Un colloque du Comité pour la valorisation de l’acte officinal sur les plaies et pansements ranimela polémique sur l’intervention des pharmaciens dans les champs de compétences infirmières. Et le démenti n’a pas éteint la colère.
À peine le Comité pour la valorisation de l’acte officinal (CVAO) avait-il tenu son colloque, le 23 novembre à la Maison des Pharmaciens, à Paris, sur le rôle du pharmacien dans la prise en charge des plaies aiguës et chroniques en ville, que les syndicats infirmiers dénonçaient avec virulence cette nouvelle attaque contre leur profession.
Dans un contexte déjà très tendu par l’expérimentation de la vaccination contre la grippe par les pharmaciens (lire page suivante), l’ordre du jour de ce colloque prenait, pour la profession, des allures de provocation. « Bientôt le pharma-infirmier », ironise la Fédération nationale des infirmiers (FNI), qui propose que les Idels soient autorisées, en retour, à une dispensation partielle de médicaments.

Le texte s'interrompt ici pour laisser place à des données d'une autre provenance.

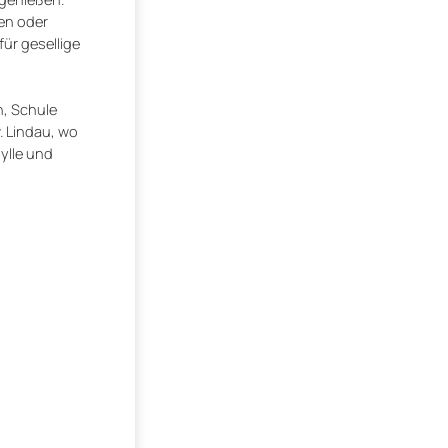
en oder
ür gesellige
n, Schule
. Lindau, wo
dylle und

Pour le Syndicat national des infirmières et infirmiers libéraux (Sniil), la réponse est également un « non », clair et définitif, à cette nouvelle mainmise des pharmaciens sur « une compétence infirmière ». Et ce, accuse le Sniil, « pour de simples raisons mercantiles ». Le syndicat infirmier en veut pour preuve une estimation du CVAO selon laquelle « l’incidence de l’ulcération de la peau, estimée à 2 millions de cas, peut représenter potentiellement, pour une officine moyenne, un pourcentage de 6 à 13 % de son chiffre d’affaires, et cela sans compter la vente de produits résultant du conseil associé ». Une ingérence inacceptable pour le Sniil, qui rappelle, plusieurs études d’Unions régionales des professionnels de santé à l’appui, que les plaies et pansements constituent la majorité des actes réalisés par les Idels.
Sommés par les infirmières de se concentrer sur leurs compétences propres, les pharmaciens du CVAO assurent que leur intention a été mal comprise. Portés par l’avenant à leur convention signé l’été dernier, qui évoque l’expertise du pharmacien en matière de technologie du pansement et les outils opérationnels en matière de suivi, les pharmaciens du CVAO se sont penchés sur cette spécialisation, notamment en vue d’améliorer l’efficience des ulcères veineux, des escarres et des pieds du diabétique. « Notre but est d’être utiles au patient et à ses proches. Dans le cas des plaies chroniques, notre interlocutrice opérationnelle, naturelle et privilégiée, est l’infirmière. D’ailleurs, lors de toute initiation de traitement, nous recommandons de vérifier que le patient a trouvé une infirmière », se défend Jean-Michel Mrozovski, pharmacien et président du CVAO. Et d’affirmer : « Les infirmières sont bien évidemment les spécialistes des soins de la plaie. Le pharmacien peut rechercher, en synergie avec elles, des solutions sur les pansements complexes. » Il estime que cette interprofessionnalité est nécessaire et valorisante pour tous les intervenants, et utile au patient et à ses aidants.
Mais les syndicats infirmiers ne l’entendent pas de cette oreille et dénoncent une « nouvelle offensive » contre la profession, par des pharmaciens acculés aux difficultés économiques. Aussi, la FNI demande aux infirmières libérales d’engager le dialogue sur le terrain avec les pharmaciens et « de réaffirmer que les soins requièrent des compétences qui sont au cœur de la profession infirmière ». Le Sniil rappelle lui aussi que « le traitement des plaies et la cicatrisation font l’objet d’un enseignement spécifique dispensé en IFSI, et même d’un diplôme d’université en faculté de médecine (accessible aux infirmières) ». De plus, insiste le syndicat, « la prise en charge des patients, dans ce domaine, ne dépend pas seulement des connaissances théoriques, ni de la très bonne maîtrise technique des produits. [Elle résulte] aussi de la connaissance des habitudes de vie, de l’observation clinique et du savoir-faire infirmiers ».
Le Sniil en veut pour preuve le droit de prescription de dispositifs médicaux (dont les pansements font partie) qu’ont obtenu les infirmières (et auquel notre magazine consacre chaque année un hors-série spécial). Le syndicat s’empare d’ailleurs de l’occasion pour proposer la création d’une consultation infirmière rémunérée de premier recours en matière de plaies et de cicatrisation. Une manière de clore le débat. Et de botter en touche l’initiative officinale.